What is expected -
For each statement, say yes or no on whether it agrees with the passage on Olympiodorus's history, and quote the words from that passage that settle it: (a) The Antonine baths had more seats than the Baths of Diocletian. (b) Olympiodorus gave distances in Roman miles as well as stades. (c) Greek historians usually transliterated Roman titles into Greek.

Though written in Greek, the work included many Latinisms, including inscriptions and acclamations in the Roman alphabet: e.g. the response to Stilicho's request to the Senate for the money to pay off Alaric I: non est ista pax, sed pactio servitutus ("This is not a peace, but a bond of servitude"). Or the cry of the starving population in the Circus Maximus, faced with a grain blockade from Africa, exploitation by the grain merchants, and the prospect of eating each other: pretium inpone carni humanæ ("Fix a certain price on human flesh"). Olympiodorus "jestingly" suggests that the name bucellarii (soldiers) derives from the buccellatum (dry bread, biscuit) which they ate.

He gave distances in Roman miles (μίλια), as well as stades: e.g. Ariminum (Rimini), "thirty miles from Ravenna".; or "two hundred and ten stadia distant from Ravenna". Olympiodorus transliterated every Roman title into Greek, an unusual practice: Greek historians avoided transliteration, often by leaving out the officials' titles altogether.

The history includes detailed accounts of people, e.g. his account of Constantius III:
"Constantius, as he rode along, had a dejected and sullen appearance, with his great eyes and neck and broad head; his whole body was bent over his horse and he looked askance on either side, in order as the old expression has it, "to appear worthy of empire." At feasts and banquets, however, he was agreeable and sociable, and often even condescended to vie with the mimes who performed at table."

The accuracy of personal details was often corroborated: Stilicho's nemesis, "the cruel and inhuman Olympius", is described as a pious Christian; this is confirmed by letters from Saint Augustine of Hippo. He narrates the motivations of various characters with clarity, showing how they manoeuvered through the volatile political landscape of the times. The history provided statistical and cultural details: e.g. the sizes of armies; "the emperor called ten thousand Huns to his assistance in the war against Alaric"; the buying-off of Alaric, in which the city agreed to "give five thousand pounds of gold, and thirty thousand of silver, four thousand silk robes, three thousand scarlet fleeces, and three thousand pounds of pepper"; the relative sizes of the baths (there were 1600 seats in the Antonine baths, and twice that number in the Baths of Diocletian). Olympiodorus was able to calculate the annual income of Roman senators, and the immense sums spent by them during their, and the families', public offices.

It also showed a predilection for gruesome details: "Olympius, who intrigued against Stilicho.. is beaten to death by order of Constantius, the husband of Placidia, after his ears have first been cut off"; the heads of usurpers (Jovinus and his brother Sebastian, Constantine and his son Julian, Maximus and Eugenius) are exposed outside Carthage; Attalus, city prefect of Rome, declared Emperor by Alaric "is captured, and, after the thumb and forefinger of his right hand have been cut off, is banished".

Collection entries
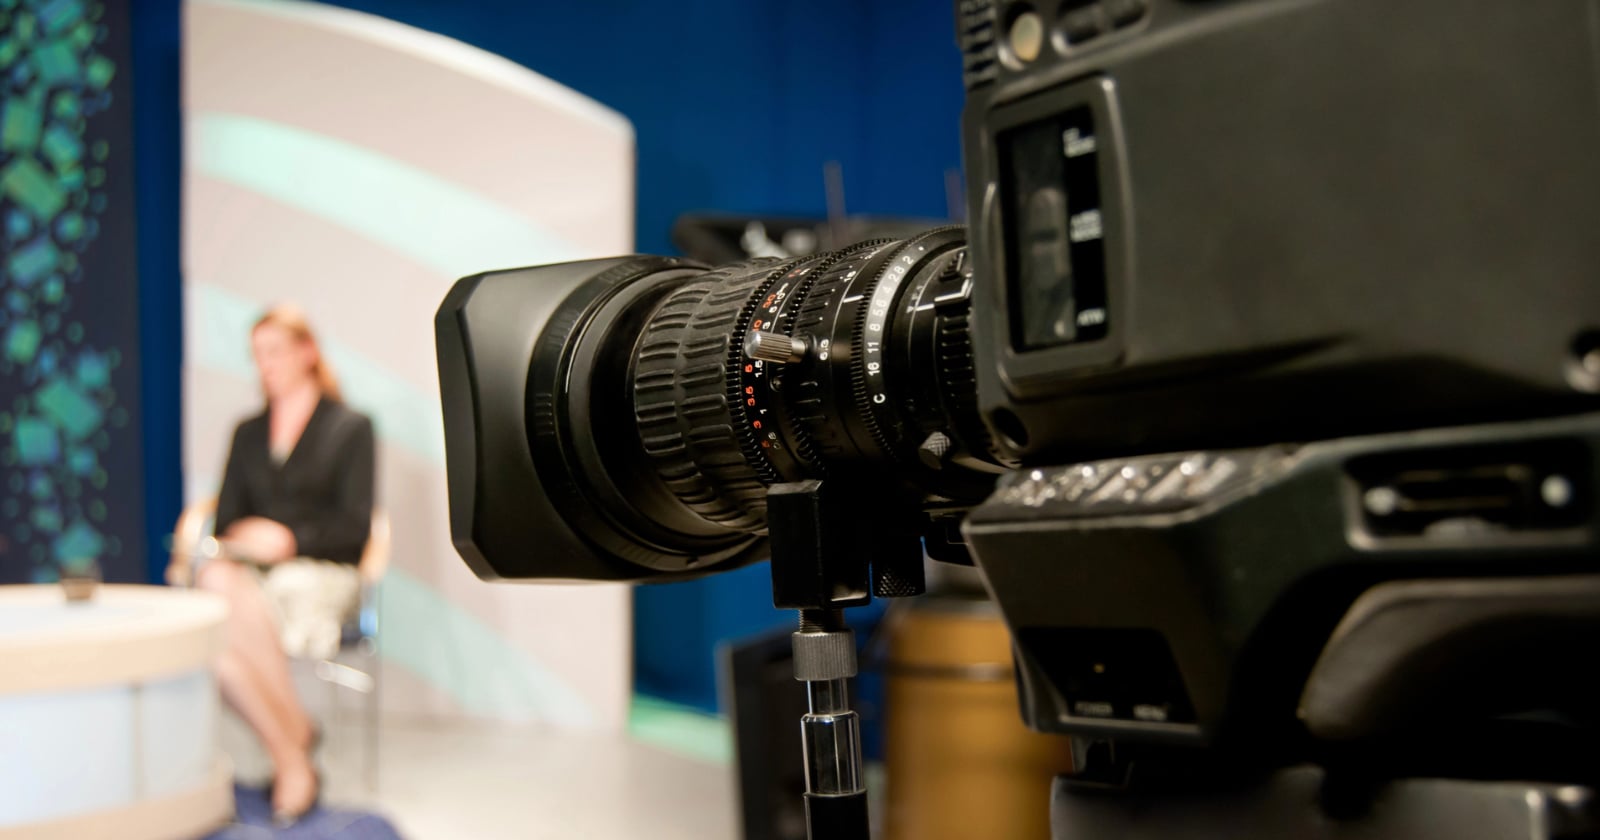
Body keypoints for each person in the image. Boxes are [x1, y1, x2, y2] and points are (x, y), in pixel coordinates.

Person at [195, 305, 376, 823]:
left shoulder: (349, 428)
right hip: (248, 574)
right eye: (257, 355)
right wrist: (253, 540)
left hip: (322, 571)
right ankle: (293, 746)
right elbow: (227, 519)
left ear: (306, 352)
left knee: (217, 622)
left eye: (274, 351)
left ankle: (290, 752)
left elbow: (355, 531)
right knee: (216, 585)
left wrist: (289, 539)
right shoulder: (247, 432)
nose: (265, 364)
...
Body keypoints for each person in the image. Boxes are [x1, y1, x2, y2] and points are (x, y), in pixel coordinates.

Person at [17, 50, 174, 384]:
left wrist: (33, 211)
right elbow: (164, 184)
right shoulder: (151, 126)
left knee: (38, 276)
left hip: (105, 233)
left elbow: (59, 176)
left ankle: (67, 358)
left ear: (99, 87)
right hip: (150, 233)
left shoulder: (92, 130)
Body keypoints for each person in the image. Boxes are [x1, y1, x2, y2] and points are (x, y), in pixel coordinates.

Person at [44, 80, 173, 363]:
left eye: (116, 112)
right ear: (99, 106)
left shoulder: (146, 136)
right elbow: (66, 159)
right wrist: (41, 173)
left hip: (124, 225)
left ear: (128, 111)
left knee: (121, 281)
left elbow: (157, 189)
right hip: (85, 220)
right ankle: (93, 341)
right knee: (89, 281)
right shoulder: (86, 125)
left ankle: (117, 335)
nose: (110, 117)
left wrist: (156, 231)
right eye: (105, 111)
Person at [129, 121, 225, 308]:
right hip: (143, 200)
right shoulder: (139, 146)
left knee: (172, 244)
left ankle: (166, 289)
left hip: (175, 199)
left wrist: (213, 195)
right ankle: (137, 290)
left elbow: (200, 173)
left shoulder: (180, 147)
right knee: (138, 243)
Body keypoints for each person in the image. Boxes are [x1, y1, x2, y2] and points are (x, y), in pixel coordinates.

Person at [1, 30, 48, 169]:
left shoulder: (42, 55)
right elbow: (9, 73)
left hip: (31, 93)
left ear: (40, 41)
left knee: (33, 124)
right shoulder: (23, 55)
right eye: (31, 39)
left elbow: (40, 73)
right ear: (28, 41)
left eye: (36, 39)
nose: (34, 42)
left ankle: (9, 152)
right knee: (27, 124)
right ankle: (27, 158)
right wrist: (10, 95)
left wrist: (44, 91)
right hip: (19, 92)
--
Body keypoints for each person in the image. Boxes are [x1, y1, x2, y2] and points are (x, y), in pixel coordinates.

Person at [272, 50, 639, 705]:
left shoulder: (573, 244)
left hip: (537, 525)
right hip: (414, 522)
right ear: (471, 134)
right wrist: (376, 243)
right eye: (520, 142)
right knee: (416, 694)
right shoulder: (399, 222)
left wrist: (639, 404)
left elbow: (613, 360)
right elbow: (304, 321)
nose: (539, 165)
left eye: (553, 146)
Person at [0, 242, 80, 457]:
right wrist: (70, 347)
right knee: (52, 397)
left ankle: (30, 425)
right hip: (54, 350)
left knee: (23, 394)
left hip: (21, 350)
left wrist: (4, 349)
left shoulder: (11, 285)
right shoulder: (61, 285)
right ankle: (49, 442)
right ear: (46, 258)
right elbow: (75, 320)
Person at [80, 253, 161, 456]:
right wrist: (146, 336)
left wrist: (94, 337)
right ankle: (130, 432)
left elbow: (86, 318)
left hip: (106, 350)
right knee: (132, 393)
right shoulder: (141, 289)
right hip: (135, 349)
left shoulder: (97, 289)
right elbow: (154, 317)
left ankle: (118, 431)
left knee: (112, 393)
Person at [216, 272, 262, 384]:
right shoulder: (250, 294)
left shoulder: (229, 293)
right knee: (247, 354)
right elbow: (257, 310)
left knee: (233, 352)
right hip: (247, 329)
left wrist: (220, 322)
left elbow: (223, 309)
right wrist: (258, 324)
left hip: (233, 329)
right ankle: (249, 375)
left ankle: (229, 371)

Output below -
(a) No: "there were 1600 seats in the Antonine baths, and twice that number in the Baths of Diocletian"
(b) Yes: "He gave distances in Roman miles (μίλια), as well as stades"
(c) No: "Greek historians avoided transliteration, often by leaving out the officials' titles altogether"